**YOUR GOAL:** Give back, word for word, only the lines from the opening of the records through the one with "de ingressos para o". Pictures stay out.
(RECORDED INFORMATION)
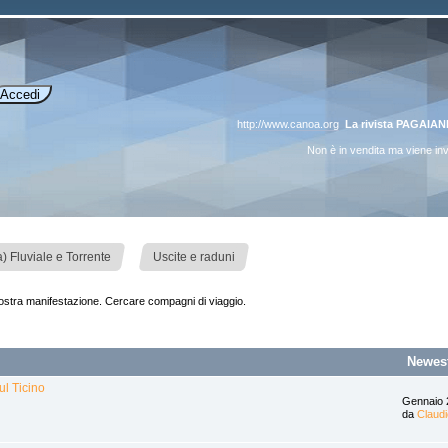
http://www.canoa.org
La rivista PAGAIA
Non è in vendita ma viene inviat
»
 Fluviale e Torrente
Uscite e raduni
vostra manifestazione. Cercare compagni di viaggio.
Newes
ul Ticino
Gennaio 
da
Claudi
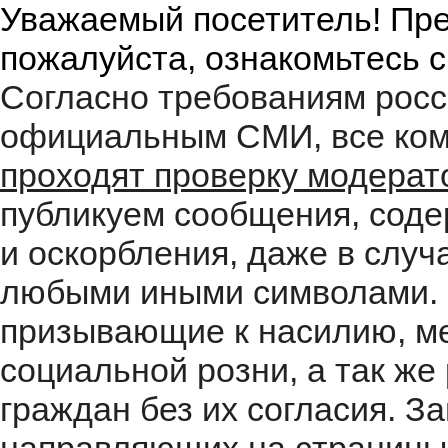
Уважаемый посетитель! Пре
пожалуйста, ознакомьтесь 
Согласно требованиям росс
официальным СМИ, все ком
проходят проверку модера
публикуем сообщения, соде
и оскорбления, даже в случ
любыми иными символами. 
призывающие к насилию, м
социальной розни, а так ж
граждан без их согласия. 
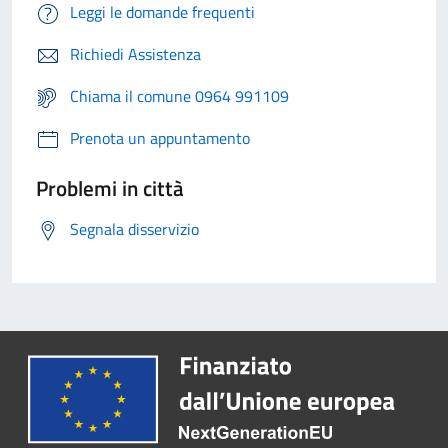
Leggi le domande frequenti
Richiedi Assistenza
Chiama il comune 0964 991109
Prenota un appuntamento
Problemi in città
Segnala disservizio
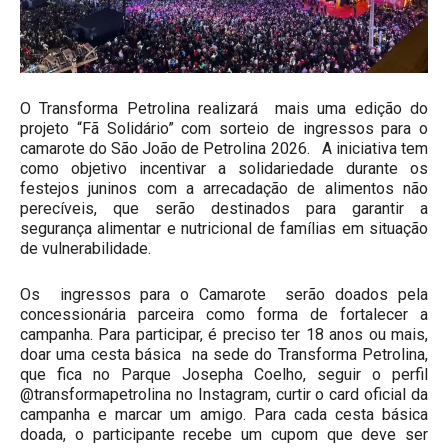
O Transforma Petrolina realizará mais uma edição do
projeto “Fã Solidário” com sorteio de ingressos para o
camarote do São João de Petrolina 2026. A iniciativa tem
como objetivo incentivar a solidariedade durante os
festejos juninos com a arrecadação de alimentos não
perecíveis, que serão destinados para garantir a
segurança alimentar e nutricional de famílias em situação
de vulnerabilidade.
Os ingressos para o Camarote serão doados pela
concessionária parceira como forma de fortalecer a
campanha. Para participar, é preciso ter 18 anos ou mais,
doar uma cesta básica na sede do Transforma Petrolina,
que fica no Parque Josepha Coelho, seguir o perfil
@transformapetrolina no Instagram, curtir o card oficial da
campanha e marcar um amigo. Para cada cesta básica
doada, o participante recebe um cupom que deve ser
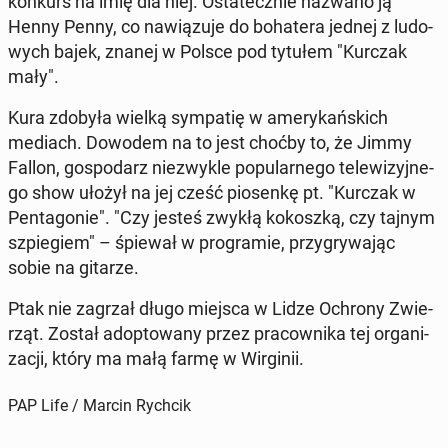
konkurs na imię dla niej. Osta­tecz­nie nazwano ją
Henny Penny, co na­wią­zu­je do bo­ha­te­ra jednej z lu­do­
wych bajek, znanej w Polsce pod tytułem "Kurczak
mały".
Kura zdobyła wielką sym­pa­tię w ame­ry­kań­skich
mediach. Dowodem na to jest choćby to, że Jimmy
Fallon, go­spo­darz nie­zwy­kle po­pu­lar­ne­go te­le­wi­zyj­ne­
go show ułożył na jej cześć pio­sen­kę pt. "Kurczak w
Pen­ta­go­nie". "Czy jesteś zwykłą ko­kosz­ką, czy tajnym
szpie­giem" – śpiewał w pro­gra­mie, przy­gry­wa­jąc
sobie na gitarze.
Ptak nie zagrzał długo miejsca w Lidze Ochrony Zwie­
rząt. Został ad­op­to­wa­ny przez pra­cow­ni­ka tej or­ga­ni­
za­cji, który ma małą farmę w Wir­gi­nii.
PAP Life / Marcin Rychcik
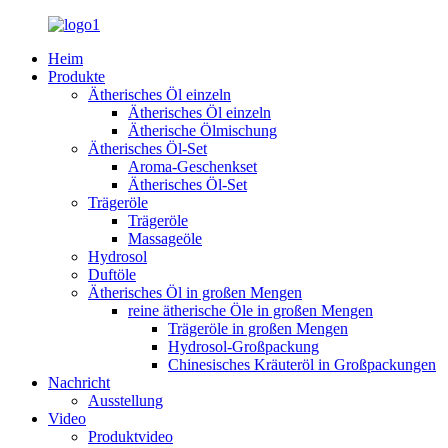
Heim
Produkte
Ätherisches Öl einzeln
Ätherisches Öl einzeln
Ätherische Ölmischung
Ätherisches Öl-Set
Aroma-Geschenkset
Ätherisches Öl-Set
Trägeröle
Trägeröle
Massageöle
Hydrosol
Duftöle
Ätherisches Öl in großen Mengen
reine ätherische Öle in großen Mengen
Trägeröle in großen Mengen
Hydrosol-Großpackung
Chinesisches Kräuteröl in Großpackungen
Nachricht
Ausstellung
Video
Produktvideo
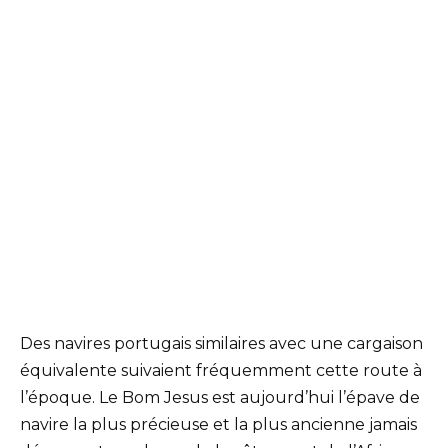
Des navires portugais similaires avec une cargaison
équivalente suivaient fréquemment cette route à
l’époque. Le Bom Jesus est aujourd’hui l’épave de
navire la plus précieuse et la plus ancienne jamais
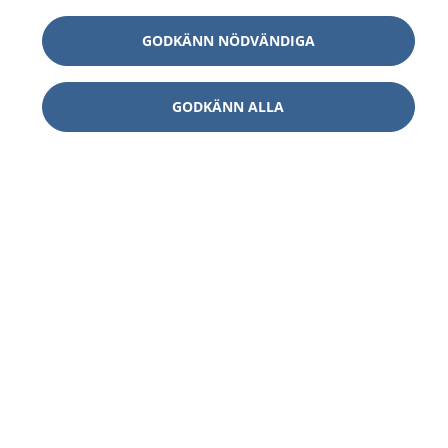
GODKÄNN NÖDVÄNDIGA
GODKÄNN ALLA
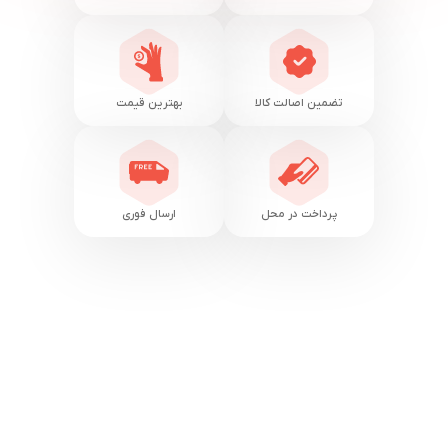
تضمین اصالت کالا
بهترین قیمت
پرداخت در محل
ارسال فوری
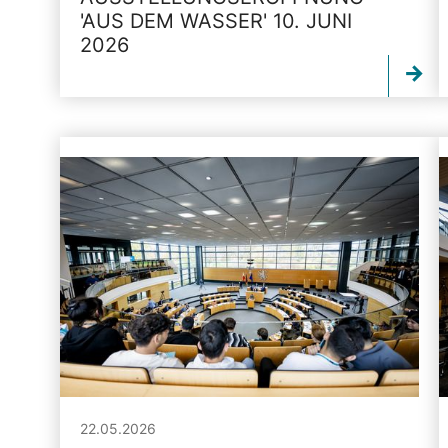
'AUS DEM WASSER' 10. JUNI
2026
22.05.2026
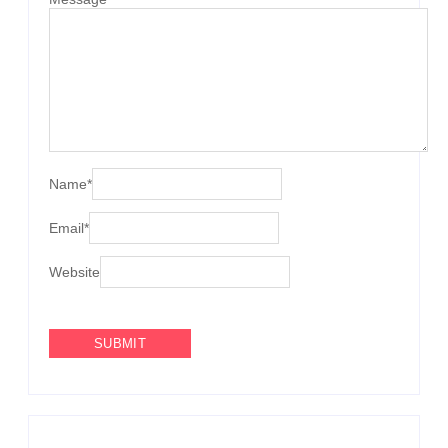
Name
*
Email
*
Website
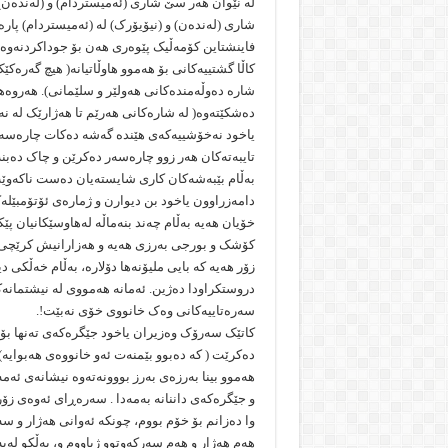
لە نێوان هەر سێ شاری (ئەمیستردام) و (لەندەن) 
شاری (لەندەن) و (نیۆیۆرک) لە (ئەمیستردام) پارە
فاینشتاین کۆمەڵیک پێوەری هەن بۆ جوداکردنەوەی
کاڵا گشتییەکانی بۆ هەموو هاوڵاتیانە( هیچ گەرە
شارە دەوڵەمندەکانی هەولێر و سلێمانی). هەروەه
دەشکێتەوە( لە شارەکانی هەرێم تا هەژارێک لە
یاخود نەخۆشییەکەی هێندە گەشە دەکات چارەسەر
تایبەتەکان هەر زوو چارەسەر دەکرێن و چاک دەبنە
بەڵام بێبەشەکان کاری شایستەیان دەست ناکەوێ
دامەزراوون یاخود بن دیوارن و ژمارەی ئۆتۆمبێل
خۆیان هەیە بەڵام چەند بنەماڵە لەهاوسێکانیان پێ
کۆشک و بورجی بەرزی هەیە و هەزارانیش کرێچی ی
زۆر هەیە کە بایى ملیۆنەها دۆلارە، بەڵام خەڵکی د
دروستکراودا دەژین. ئەمانە هەمووی لە نیشتمانەک
سەرەتاییەکانی وەک خانووی خۆی نەبێت!.
کاتێک سەرۆک وەزیران یاخود جێگرەکەی تەنها بۆ
دەکرێت ( کە دەبوو بێمنەت ئەو خانووەی هەبوایە)
هەموو بینا بەرزەى بەرز بووونەتەوە نیشانەی ئەمە
و جێگرەکەی داننانە بەمەدا . سەرەڕای ئەوەی زۆر
وا دەزانم بۆ خۆم بووم، چونکە ئەوانی هەژار و س
هەم هەژار و هەم سەرکەوتوو ژیاووم و، بەڵکو لە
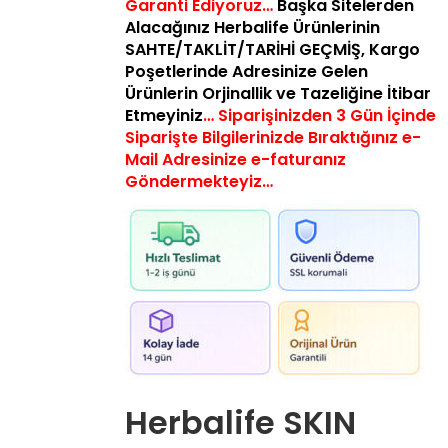
Garanti Ediyoruz…
Başka Sitelerden
Alacağınız Herbalife Ürünlerinin
SAHTE/TAKLİT/TARİHİ GEÇMİŞ,
Kargo
Poşetlerinde Adresinize Gelen
Ürünlerin Orjinallik ve Tazeliğine İtibar
Etmeyiniz
… Siparişinizden 3 Gün İçinde
Siparişte Bilgilerinizde Bıraktığınız e-
Mail Adresinize e-faturanız
Göndermekteyiz…
Herbalife SKIN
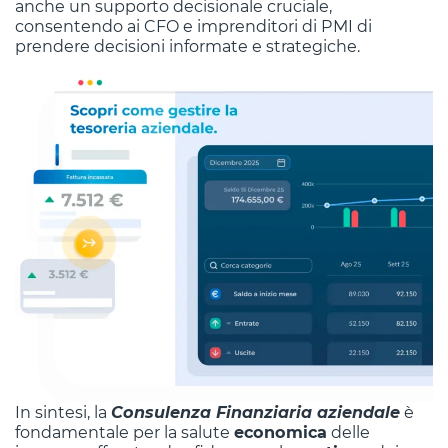
anche un supporto decisionale cruciale,
consentendo ai CFO e imprenditori di PMI di
prendere decisioni informate e strategiche.
In sintesi, la
Consulenza Finanziaria aziendale
è
fondamentale per la salute
economica
delle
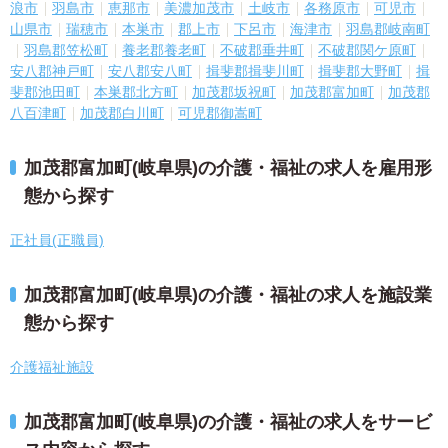
浪市
羽島市
恵那市
美濃加茂市
土岐市
各務原市
可児市
山県市
瑞穂市
本巣市
郡上市
下呂市
海津市
羽島郡岐南町
羽島郡笠松町
養老郡養老町
不破郡垂井町
不破郡関ケ原町
安八郡神戸町
安八郡安八町
揖斐郡揖斐川町
揖斐郡大野町
揖
斐郡池田町
本巣郡北方町
加茂郡坂祝町
加茂郡富加町
加茂郡
八百津町
加茂郡白川町
可児郡御嵩町
加茂郡富加町(岐阜県)の介護・福祉の求人を雇用形
態から探す
正社員(正職員)
加茂郡富加町(岐阜県)の介護・福祉の求人を施設業
態から探す
介護福祉施設
加茂郡富加町(岐阜県)の介護・福祉の求人をサービ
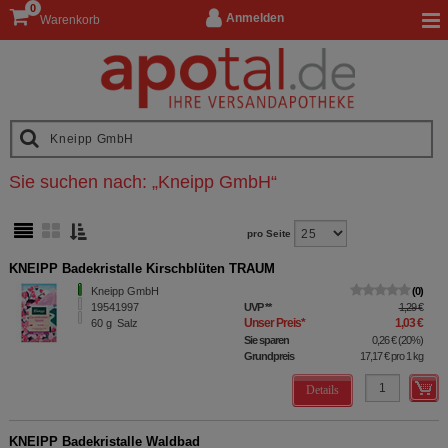
0
Anmelden
Warenkorb
Sie suchen nach:
„
Kneipp GmbH
“
pro Seite
KNEIPP Badekristalle Kirschblüten TRAUM
Kneipp GmbH
0
19541997
UVP
**
1,29 €
Unser Preis
*
1,03 €
60
g
Salz
Sie sparen
0,26 €
(
20%
)
Grundpreis
17,17 €
pro 1 kg
Details
KNEIPP Badekristalle Waldbad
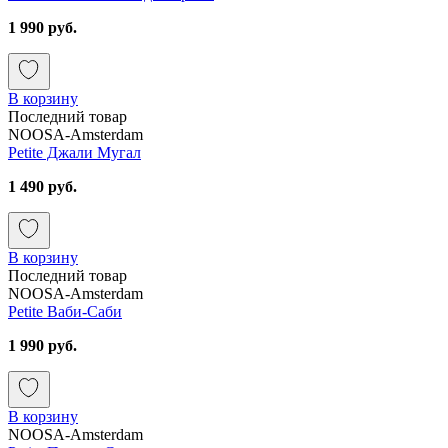
1 990 руб.
В корзину
Последний товар
NOOSA-Amsterdam
Petite Джали Мугал
1 490 руб.
В корзину
Последний товар
NOOSA-Amsterdam
Petite Ваби-Саби
1 990 руб.
В корзину
NOOSA-Amsterdam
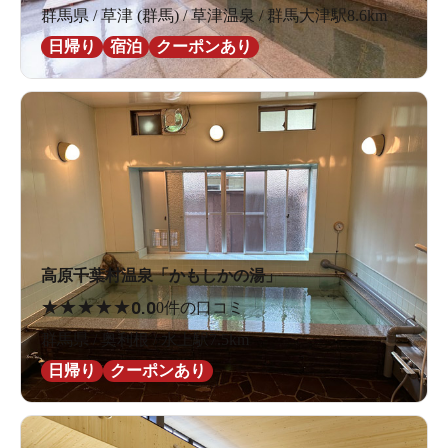
群馬県 / 草津 (群馬) / 草津温泉 / 群馬大津駅8.6km
日帰り
宿泊
クーポンあり
高原千葉村温泉「かもしかの湯」
★
★
★
★
★
0.0
0件の口コミ
群馬県 / 奥利根 / 水上駅7.5km
日帰り
クーポンあり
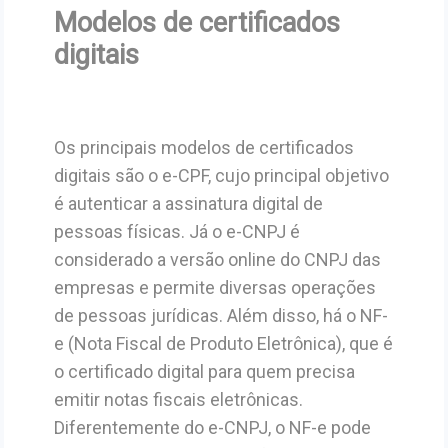
Modelos de certificados
digitais
Os principais modelos de certificados
digitais são o e-CPF, cujo principal objetivo
é autenticar a assinatura digital de
pessoas físicas. Já o e-CNPJ é
considerado a versão online do CNPJ das
empresas e permite diversas operações
de pessoas jurídicas. Além disso, há o NF-
e (Nota Fiscal de Produto Eletrônica), que é
o certificado digital para quem precisa
emitir notas fiscais eletrônicas.
Diferentemente do e-CNPJ, o NF-e pode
(End RECORDED INFORMATION)
**REPLY:**
http://www.canoa.org
La rivista PAGAIA
Non è in vendita ma viene inviat
»
 Fluviale e Torrente
Uscite e raduni
vostra manifestazione. Cercare compagni di viaggio.
Newes
ul Ticino
Gennaio 
da
Claudi
Уважаемый посетитель! Пре
пожалуйста, ознакомьтесь 
Согласно требованиям росс
официальным СМИ, все ком
проходят проверку модера
публикуем сообщения, соде
и оскорбления, даже в случ
любыми иными символами. 
призывающие к насилию, м
социальной розни, а так ж
граждан без их согласия. 
Leggi le domande frequenti
Richiedi Assistenza
Chiama il comune 0964 991109
Prenota un appuntamento
Problemi in città
Segnala disservizio
O Transforma Petrolina realizará mais uma edição do
projeto “Fã Solidário” com sorteio de ingressos para o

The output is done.